### Material shown
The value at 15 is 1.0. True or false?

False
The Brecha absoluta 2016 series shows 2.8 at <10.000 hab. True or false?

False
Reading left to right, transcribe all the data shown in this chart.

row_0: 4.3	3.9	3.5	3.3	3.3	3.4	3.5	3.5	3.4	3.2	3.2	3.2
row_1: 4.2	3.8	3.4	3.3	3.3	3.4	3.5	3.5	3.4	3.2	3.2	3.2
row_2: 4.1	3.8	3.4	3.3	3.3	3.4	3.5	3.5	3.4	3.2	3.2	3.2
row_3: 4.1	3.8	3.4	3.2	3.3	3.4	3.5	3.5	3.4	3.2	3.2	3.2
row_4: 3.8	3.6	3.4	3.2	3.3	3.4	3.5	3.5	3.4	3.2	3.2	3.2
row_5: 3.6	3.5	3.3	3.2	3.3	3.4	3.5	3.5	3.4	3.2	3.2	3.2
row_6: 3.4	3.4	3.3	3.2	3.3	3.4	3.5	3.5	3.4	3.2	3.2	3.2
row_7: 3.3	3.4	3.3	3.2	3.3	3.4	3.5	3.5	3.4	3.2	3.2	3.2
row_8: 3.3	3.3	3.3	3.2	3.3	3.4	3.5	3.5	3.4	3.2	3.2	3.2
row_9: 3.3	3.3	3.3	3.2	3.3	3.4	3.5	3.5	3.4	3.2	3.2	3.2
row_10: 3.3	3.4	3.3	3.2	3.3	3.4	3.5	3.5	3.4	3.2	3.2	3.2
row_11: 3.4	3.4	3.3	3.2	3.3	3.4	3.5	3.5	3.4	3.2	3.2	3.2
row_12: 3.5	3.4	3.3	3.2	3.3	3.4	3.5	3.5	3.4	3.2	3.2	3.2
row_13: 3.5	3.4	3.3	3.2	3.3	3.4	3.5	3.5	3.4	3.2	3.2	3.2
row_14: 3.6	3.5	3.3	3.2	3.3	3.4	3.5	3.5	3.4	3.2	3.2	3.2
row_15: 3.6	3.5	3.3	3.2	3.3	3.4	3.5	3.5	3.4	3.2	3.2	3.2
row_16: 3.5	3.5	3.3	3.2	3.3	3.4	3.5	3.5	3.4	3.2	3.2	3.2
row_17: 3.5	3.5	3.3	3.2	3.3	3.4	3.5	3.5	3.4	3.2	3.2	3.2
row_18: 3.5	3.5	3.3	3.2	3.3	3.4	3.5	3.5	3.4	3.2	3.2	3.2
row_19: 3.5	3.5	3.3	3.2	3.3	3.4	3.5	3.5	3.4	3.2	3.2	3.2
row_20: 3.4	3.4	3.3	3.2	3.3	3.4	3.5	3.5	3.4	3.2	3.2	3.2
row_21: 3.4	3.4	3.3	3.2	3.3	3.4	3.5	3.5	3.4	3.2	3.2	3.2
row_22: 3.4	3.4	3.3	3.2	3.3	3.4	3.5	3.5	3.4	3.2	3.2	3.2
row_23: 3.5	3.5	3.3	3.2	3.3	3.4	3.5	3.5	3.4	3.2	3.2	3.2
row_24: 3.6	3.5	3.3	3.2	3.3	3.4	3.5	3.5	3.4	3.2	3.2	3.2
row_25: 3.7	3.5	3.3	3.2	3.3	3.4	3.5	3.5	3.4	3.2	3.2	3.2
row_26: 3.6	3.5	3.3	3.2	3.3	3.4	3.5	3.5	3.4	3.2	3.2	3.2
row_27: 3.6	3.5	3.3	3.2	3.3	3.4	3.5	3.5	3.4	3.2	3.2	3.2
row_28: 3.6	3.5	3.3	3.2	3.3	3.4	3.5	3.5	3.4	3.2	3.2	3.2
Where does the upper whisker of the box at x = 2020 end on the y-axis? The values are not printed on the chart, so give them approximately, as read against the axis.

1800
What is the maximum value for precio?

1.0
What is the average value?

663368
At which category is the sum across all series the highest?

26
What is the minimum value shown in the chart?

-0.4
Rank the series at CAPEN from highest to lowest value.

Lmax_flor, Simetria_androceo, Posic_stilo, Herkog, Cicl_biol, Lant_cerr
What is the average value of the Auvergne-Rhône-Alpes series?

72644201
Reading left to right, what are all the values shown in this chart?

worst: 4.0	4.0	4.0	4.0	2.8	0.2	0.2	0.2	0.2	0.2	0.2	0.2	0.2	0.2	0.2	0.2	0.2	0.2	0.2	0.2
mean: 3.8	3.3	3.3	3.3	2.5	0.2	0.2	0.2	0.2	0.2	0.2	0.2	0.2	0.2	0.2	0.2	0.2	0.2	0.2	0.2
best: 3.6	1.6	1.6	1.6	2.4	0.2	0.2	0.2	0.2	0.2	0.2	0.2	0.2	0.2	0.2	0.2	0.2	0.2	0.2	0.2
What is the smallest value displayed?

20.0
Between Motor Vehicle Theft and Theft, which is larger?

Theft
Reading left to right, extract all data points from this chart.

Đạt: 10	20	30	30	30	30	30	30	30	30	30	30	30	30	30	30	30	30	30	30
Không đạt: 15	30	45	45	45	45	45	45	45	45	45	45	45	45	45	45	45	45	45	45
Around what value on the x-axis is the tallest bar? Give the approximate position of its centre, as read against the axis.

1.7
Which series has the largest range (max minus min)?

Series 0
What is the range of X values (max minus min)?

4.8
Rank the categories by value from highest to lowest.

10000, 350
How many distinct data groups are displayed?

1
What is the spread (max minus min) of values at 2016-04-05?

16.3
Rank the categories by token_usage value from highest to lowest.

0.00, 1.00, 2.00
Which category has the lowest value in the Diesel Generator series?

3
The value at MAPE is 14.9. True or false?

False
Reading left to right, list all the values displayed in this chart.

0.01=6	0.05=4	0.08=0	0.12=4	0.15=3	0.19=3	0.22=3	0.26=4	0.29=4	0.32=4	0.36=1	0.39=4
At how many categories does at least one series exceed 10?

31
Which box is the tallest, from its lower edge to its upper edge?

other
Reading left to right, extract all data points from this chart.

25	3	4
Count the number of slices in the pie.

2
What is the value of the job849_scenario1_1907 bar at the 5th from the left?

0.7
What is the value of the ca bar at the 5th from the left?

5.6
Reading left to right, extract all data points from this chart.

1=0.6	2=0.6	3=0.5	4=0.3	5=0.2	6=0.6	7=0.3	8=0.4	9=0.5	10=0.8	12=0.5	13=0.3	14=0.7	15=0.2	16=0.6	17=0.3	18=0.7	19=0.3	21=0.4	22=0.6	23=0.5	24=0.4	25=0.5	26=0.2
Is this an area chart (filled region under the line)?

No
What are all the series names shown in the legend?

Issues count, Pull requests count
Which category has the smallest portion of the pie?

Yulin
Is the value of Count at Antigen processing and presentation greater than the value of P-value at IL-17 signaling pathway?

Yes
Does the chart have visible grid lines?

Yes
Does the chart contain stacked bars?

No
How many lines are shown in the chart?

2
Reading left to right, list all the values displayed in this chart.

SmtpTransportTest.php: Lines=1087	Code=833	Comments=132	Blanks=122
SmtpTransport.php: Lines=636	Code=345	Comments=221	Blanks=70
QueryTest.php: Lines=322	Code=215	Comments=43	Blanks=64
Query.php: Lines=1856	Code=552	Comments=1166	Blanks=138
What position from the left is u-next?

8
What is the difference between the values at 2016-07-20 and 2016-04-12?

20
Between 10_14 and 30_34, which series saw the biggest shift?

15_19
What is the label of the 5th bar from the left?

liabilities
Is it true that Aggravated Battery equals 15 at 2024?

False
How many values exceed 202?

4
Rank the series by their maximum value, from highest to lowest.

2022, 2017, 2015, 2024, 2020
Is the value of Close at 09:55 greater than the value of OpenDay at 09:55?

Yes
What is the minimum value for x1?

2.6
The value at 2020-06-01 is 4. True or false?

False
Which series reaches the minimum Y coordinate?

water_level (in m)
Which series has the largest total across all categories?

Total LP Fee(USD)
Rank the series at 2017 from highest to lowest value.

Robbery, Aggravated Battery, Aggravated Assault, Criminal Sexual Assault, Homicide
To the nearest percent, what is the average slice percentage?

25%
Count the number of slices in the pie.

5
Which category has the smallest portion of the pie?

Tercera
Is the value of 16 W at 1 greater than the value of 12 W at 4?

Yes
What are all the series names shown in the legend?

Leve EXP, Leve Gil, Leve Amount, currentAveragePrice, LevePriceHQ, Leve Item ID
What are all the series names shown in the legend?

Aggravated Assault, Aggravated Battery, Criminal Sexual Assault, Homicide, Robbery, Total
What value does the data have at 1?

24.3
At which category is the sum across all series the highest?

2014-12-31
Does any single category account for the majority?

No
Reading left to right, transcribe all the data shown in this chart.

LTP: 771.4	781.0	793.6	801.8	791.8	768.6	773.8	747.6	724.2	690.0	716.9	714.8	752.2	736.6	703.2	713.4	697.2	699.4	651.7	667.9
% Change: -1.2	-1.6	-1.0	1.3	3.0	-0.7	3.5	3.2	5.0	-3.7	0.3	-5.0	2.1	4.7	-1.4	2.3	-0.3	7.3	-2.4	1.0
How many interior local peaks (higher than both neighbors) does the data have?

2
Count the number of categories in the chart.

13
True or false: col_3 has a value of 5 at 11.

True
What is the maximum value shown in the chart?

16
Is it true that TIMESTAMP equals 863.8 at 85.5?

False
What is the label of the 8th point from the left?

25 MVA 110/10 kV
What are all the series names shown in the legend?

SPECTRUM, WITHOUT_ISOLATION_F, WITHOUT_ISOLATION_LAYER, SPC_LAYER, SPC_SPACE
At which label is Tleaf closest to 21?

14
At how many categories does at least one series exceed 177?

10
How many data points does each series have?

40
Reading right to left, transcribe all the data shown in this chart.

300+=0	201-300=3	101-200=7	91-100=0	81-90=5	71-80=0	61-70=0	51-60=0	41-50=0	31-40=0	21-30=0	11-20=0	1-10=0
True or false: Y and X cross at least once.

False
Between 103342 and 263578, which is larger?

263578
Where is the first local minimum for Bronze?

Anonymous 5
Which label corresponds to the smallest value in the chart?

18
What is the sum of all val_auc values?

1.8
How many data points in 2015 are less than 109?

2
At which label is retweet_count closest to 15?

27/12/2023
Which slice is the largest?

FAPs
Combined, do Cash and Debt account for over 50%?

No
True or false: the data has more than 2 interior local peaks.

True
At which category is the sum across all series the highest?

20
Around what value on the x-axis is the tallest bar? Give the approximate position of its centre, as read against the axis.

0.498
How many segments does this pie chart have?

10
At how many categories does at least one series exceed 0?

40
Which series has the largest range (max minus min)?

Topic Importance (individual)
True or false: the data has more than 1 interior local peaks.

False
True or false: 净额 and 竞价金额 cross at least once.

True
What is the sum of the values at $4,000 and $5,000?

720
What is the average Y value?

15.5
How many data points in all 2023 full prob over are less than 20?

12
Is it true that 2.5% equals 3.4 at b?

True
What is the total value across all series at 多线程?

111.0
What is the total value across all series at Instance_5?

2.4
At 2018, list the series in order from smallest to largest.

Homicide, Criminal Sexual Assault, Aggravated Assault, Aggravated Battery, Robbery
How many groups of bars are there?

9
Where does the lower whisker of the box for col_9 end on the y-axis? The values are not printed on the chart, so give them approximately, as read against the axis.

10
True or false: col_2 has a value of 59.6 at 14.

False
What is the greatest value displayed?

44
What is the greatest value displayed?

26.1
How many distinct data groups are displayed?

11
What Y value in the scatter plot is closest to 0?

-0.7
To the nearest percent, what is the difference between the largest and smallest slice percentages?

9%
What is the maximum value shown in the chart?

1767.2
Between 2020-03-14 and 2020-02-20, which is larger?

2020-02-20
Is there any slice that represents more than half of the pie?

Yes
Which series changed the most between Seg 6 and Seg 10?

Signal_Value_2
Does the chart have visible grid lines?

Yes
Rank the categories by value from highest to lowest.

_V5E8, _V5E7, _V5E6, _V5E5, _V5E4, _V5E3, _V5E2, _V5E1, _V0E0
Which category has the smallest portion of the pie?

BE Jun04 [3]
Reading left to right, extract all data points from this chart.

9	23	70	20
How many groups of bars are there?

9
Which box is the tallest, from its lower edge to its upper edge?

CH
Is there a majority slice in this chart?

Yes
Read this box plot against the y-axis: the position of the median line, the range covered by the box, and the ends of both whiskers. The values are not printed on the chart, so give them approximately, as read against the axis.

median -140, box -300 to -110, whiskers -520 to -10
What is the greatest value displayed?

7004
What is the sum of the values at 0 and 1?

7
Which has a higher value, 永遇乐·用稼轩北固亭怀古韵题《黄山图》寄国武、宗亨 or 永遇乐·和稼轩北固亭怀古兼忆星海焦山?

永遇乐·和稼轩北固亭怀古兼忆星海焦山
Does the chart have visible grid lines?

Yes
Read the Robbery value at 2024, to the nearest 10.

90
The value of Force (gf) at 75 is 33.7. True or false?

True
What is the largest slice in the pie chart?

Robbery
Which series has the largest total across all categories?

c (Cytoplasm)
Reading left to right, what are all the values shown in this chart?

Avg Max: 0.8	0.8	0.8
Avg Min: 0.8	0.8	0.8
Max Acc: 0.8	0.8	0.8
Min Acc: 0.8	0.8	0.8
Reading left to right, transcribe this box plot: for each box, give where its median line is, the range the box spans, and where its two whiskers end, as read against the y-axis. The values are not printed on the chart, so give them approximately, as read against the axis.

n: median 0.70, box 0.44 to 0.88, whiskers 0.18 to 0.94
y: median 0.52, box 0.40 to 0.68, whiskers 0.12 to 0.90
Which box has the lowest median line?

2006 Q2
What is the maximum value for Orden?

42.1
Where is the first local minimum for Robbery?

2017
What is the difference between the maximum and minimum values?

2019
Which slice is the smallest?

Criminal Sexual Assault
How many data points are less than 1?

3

### Your objective
Return the records word for word, from the first line up to and including the line that contains "What is the average value?".

### Task output
The value at 15 is 1.0. True or false?

False
The Brecha absoluta 2016 series shows 2.8 at <10.000 hab. True or false?

False
Reading left to right, transcribe all the data shown in this chart.

row_0: 4.3	3.9	3.5	3.3	3.3	3.4	3.5	3.5	3.4	3.2	3.2	3.2
row_1: 4.2	3.8	3.4	3.3	3.3	3.4	3.5	3.5	3.4	3.2	3.2	3.2
row_2: 4.1	3.8	3.4	3.3	3.3	3.4	3.5	3.5	3.4	3.2	3.2	3.2
row_3: 4.1	3.8	3.4	3.2	3.3	3.4	3.5	3.5	3.4	3.2	3.2	3.2
row_4: 3.8	3.6	3.4	3.2	3.3	3.4	3.5	3.5	3.4	3.2	3.2	3.2
row_5: 3.6	3.5	3.3	3.2	3.3	3.4	3.5	3.5	3.4	3.2	3.2	3.2
row_6: 3.4	3.4	3.3	3.2	3.3	3.4	3.5	3.5	3.4	3.2	3.2	3.2
row_7: 3.3	3.4	3.3	3.2	3.3	3.4	3.5	3.5	3.4	3.2	3.2	3.2
row_8: 3.3	3.3	3.3	3.2	3.3	3.4	3.5	3.5	3.4	3.2	3.2	3.2
row_9: 3.3	3.3	3.3	3.2	3.3	3.4	3.5	3.5	3.4	3.2	3.2	3.2
row_10: 3.3	3.4	3.3	3.2	3.3	3.4	3.5	3.5	3.4	3.2	3.2	3.2
row_11: 3.4	3.4	3.3	3.2	3.3	3.4	3.5	3.5	3.4	3.2	3.2	3.2
row_12: 3.5	3.4	3.3	3.2	3.3	3.4	3.5	3.5	3.4	3.2	3.2	3.2
row_13: 3.5	3.4	3.3	3.2	3.3	3.4	3.5	3.5	3.4	3.2	3.2	3.2
row_14: 3.6	3.5	3.3	3.2	3.3	3.4	3.5	3.5	3.4	3.2	3.2	3.2
row_15: 3.6	3.5	3.3	3.2	3.3	3.4	3.5	3.5	3.4	3.2	3.2	3.2
row_16: 3.5	3.5	3.3	3.2	3.3	3.4	3.5	3.5	3.4	3.2	3.2	3.2
row_17: 3.5	3.5	3.3	3.2	3.3	3.4	3.5	3.5	3.4	3.2	3.2	3.2
row_18: 3.5	3.5	3.3	3.2	3.3	3.4	3.5	3.5	3.4	3.2	3.2	3.2
row_19: 3.5	3.5	3.3	3.2	3.3	3.4	3.5	3.5	3.4	3.2	3.2	3.2
row_20: 3.4	3.4	3.3	3.2	3.3	3.4	3.5	3.5	3.4	3.2	3.2	3.2
row_21: 3.4	3.4	3.3	3.2	3.3	3.4	3.5	3.5	3.4	3.2	3.2	3.2
row_22: 3.4	3.4	3.3	3.2	3.3	3.4	3.5	3.5	3.4	3.2	3.2	3.2
row_23: 3.5	3.5	3.3	3.2	3.3	3.4	3.5	3.5	3.4	3.2	3.2	3.2
row_24: 3.6	3.5	3.3	3.2	3.3	3.4	3.5	3.5	3.4	3.2	3.2	3.2
row_25: 3.7	3.5	3.3	3.2	3.3	3.4	3.5	3.5	3.4	3.2	3.2	3.2
row_26: 3.6	3.5	3.3	3.2	3.3	3.4	3.5	3.5	3.4	3.2	3.2	3.2
row_27: 3.6	3.5	3.3	3.2	3.3	3.4	3.5	3.5	3.4	3.2	3.2	3.2
row_28: 3.6	3.5	3.3	3.2	3.3	3.4	3.5	3.5	3.4	3.2	3.2	3.2
Where does the upper whisker of the box at x = 2020 end on the y-axis? The values are not printed on the chart, so give them approximately, as read against the axis.

1800
What is the maximum value for precio?

1.0
What is the average value?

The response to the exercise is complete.